= IMF Stand-By Arrangement =

The IMF Stand-By Arrangement (SBA) is an economic program of the International Monetary Fund (IMF) involving financial aid to a member state in need of financial assistance, normally arising from a financial crisis. In return for aid, the economic program stipulates needed reforms in the recipient country aimed at bringing it back on a path of financial stability and economic sustainability. The SBA is a sub-set of IMF and World Bank programs aimed at Structural adjustment.

==Description==
IMF’s Stand-By Arrangement was created in June 1952 to provide financing to countries requiring help with balance of payments problems. The SBA has often been used by member countries and is the dominant lending instrument of the IMF, especially for emerging market countries. After a significant pause in such aid, many countries required such financial assistance from the IMF due to the 2008 financial crisis. The financing terms are normally more advantageous than private markets offer. In 2009, the IMF upgraded the SBA "to be more flexible and responsive to members countries’ needs." At the same time, the borrowing limits were doubled and more funds were made available up front. Generally, the "conditions were streamlined and simplified."

==Recipients==
Several countries received an SBA during the Great Recession, including Hungary, Iceland and Greece.

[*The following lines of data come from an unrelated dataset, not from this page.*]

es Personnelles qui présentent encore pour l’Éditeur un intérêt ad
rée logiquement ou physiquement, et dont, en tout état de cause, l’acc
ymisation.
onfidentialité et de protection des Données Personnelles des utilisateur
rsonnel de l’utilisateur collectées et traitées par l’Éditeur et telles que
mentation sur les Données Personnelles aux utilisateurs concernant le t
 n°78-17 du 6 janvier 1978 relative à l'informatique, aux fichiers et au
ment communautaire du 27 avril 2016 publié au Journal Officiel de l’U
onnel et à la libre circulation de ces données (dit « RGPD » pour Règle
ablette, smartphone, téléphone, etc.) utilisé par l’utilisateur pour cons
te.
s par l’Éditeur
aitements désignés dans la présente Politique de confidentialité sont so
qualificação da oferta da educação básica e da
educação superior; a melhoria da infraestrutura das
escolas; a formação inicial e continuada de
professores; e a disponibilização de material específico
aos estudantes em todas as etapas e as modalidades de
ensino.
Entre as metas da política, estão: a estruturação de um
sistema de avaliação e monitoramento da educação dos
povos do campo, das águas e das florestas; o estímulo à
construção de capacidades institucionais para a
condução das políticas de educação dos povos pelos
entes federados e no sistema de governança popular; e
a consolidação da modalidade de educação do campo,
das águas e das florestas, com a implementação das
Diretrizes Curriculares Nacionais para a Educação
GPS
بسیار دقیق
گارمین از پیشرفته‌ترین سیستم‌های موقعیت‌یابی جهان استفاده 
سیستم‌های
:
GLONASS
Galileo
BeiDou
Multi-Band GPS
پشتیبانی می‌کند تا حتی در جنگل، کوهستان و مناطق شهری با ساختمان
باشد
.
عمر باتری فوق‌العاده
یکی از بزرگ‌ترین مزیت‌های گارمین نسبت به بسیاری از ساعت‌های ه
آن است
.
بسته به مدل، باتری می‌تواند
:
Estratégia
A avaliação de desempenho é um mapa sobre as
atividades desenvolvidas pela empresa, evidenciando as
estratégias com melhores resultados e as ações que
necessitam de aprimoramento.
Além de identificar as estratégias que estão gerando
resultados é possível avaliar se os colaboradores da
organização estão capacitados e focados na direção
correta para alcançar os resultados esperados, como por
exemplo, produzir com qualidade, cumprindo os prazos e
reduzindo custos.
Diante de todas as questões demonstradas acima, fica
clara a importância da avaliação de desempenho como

In 2023, Pakistan secured a US$3 billion stand-by arrangement spread over nine months from the IMF.

==Criticisms==
For a long time, structural adjustment programs have been criticised for making excessive demands of austerity in the recipient country in return for financial aid. Such criticisms have been less pronounced in recent years, notably since 2009, when the IMF's SBA policies were modified to be more responsive to the recipient countries needs. An exception is the Greek government-debt crisis. The resulting pronounced cutbacks in public spending resulted in mass protests and riots. In this case, the criticism was increasingly directed at the Euro convergence criteria, considering the large amount of financial aid also coming from other Euro Area countries, rather than an IMF standby arrangement.